Splunk versions being used:
Splunk Server 1 = Version 8.2.7
Splunk Server 2 = Version 8.1.1
Background:
I created a service which monitors different folders for incoming data. When a user places new data into one of the folders, Splunk SPL creates a tailored message for the Virtual Machine (VM) to move the data. If message is received by VM, the VM sends the data through a TCP port to another service which verifies the data. If verified, the data will go straight to the Splunk servers via TCP/IP.
Issue:
When I updated one of the servers, my whole data transfer process described above stopped working. My services cannot communicate with the VM anymore.
Error Generated in Splunk Logs:
1. "It seems the Splunk default certificates are being used. If certificate validation is turned on using the default certificated (not recommended), results in loss of communication in mixed-version Splunk upgrades."

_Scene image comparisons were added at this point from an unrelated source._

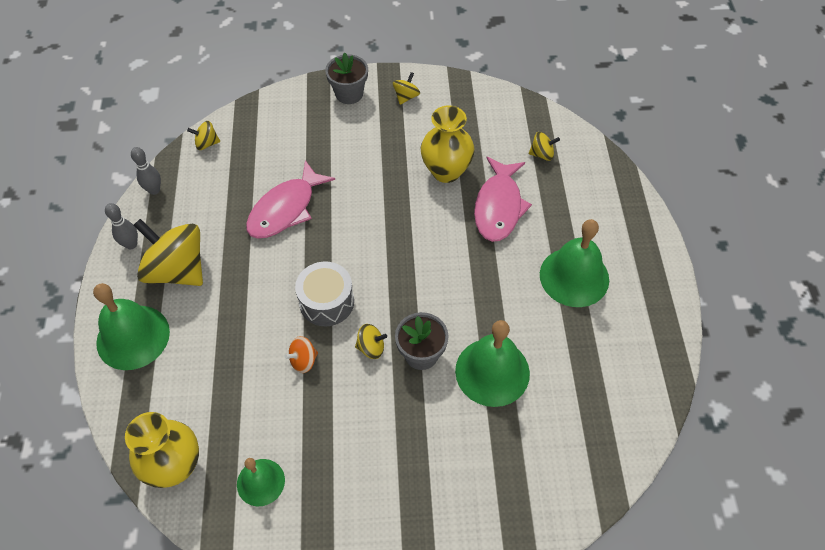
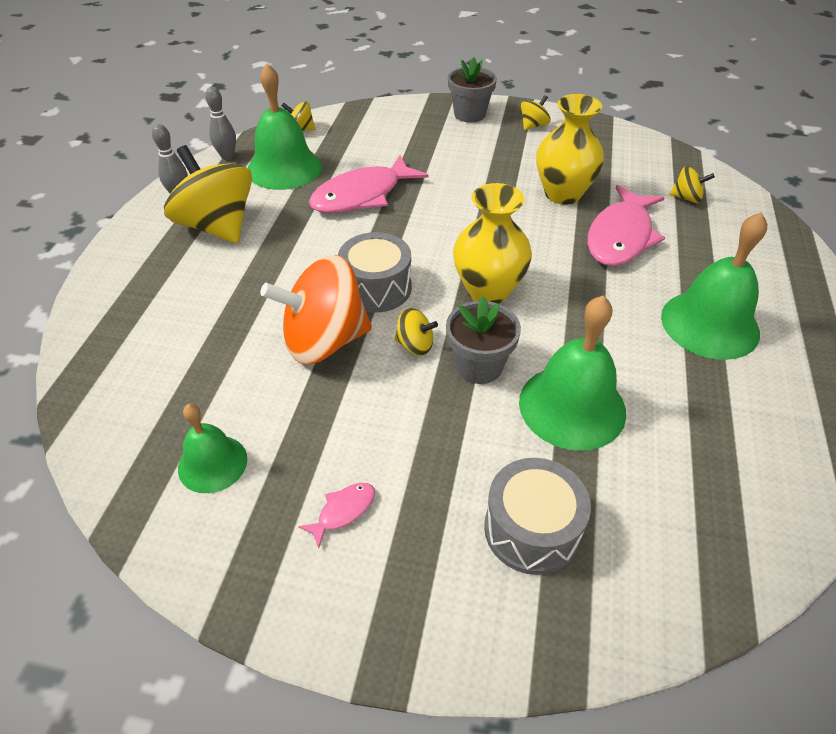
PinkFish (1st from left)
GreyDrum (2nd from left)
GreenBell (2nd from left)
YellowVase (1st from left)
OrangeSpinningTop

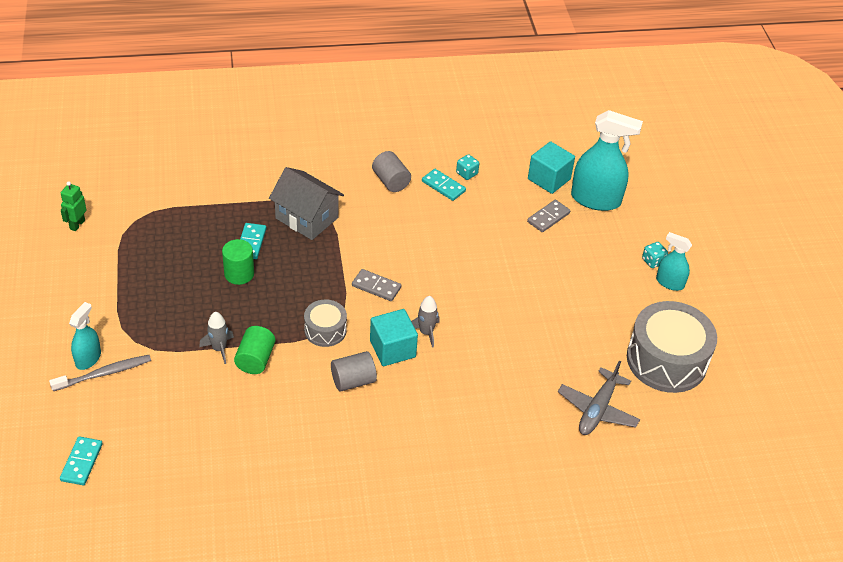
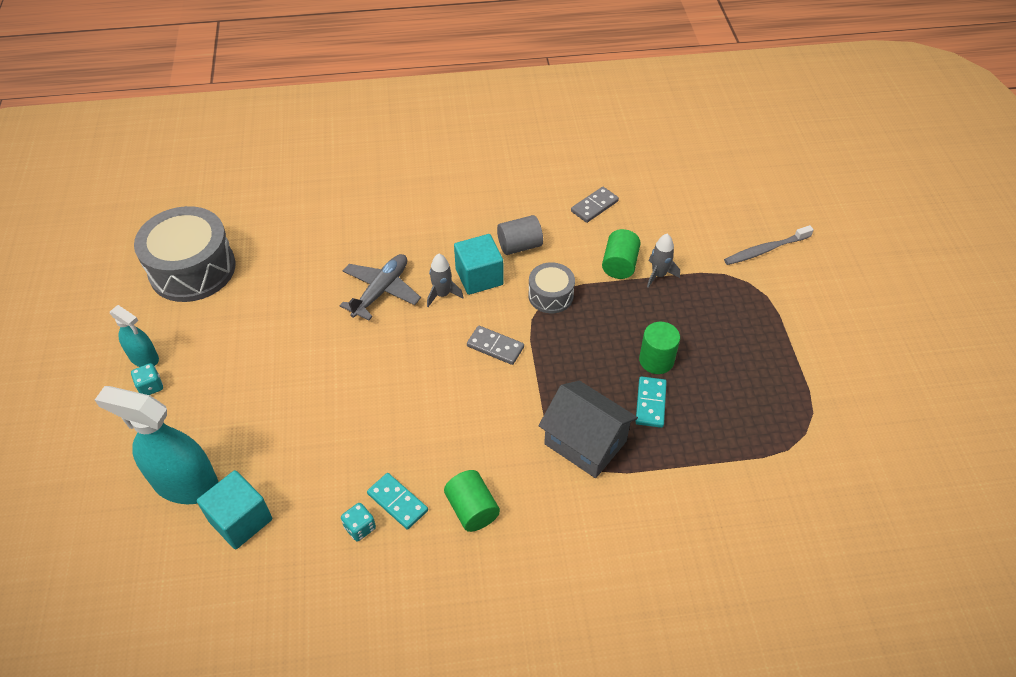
TurquoiseDomino (1st from left in the first image)
GreenRobot
TurquoiseSprayBottle (1st from left in the first image)
GreyDomino (2nd from left)
GreyPlane
GreenCylinder (1st from left)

2. "Splunk's properly implemented crypto code resulted in the ciphertext being rejected instead of decrypted when AAD validation failed."
Summary of Question:
Since two different versions of Splunk are running, is it affecting the Splunk SPL ability to send a message to the VM/why my VM is not communicating/working anymore?
Thank you.
Open a support case.
Okay, thank you!!!
Update on Error: My TCP is unable to connect to the other computer
"Error TcpOutFd - Connection to host failed, host refused it.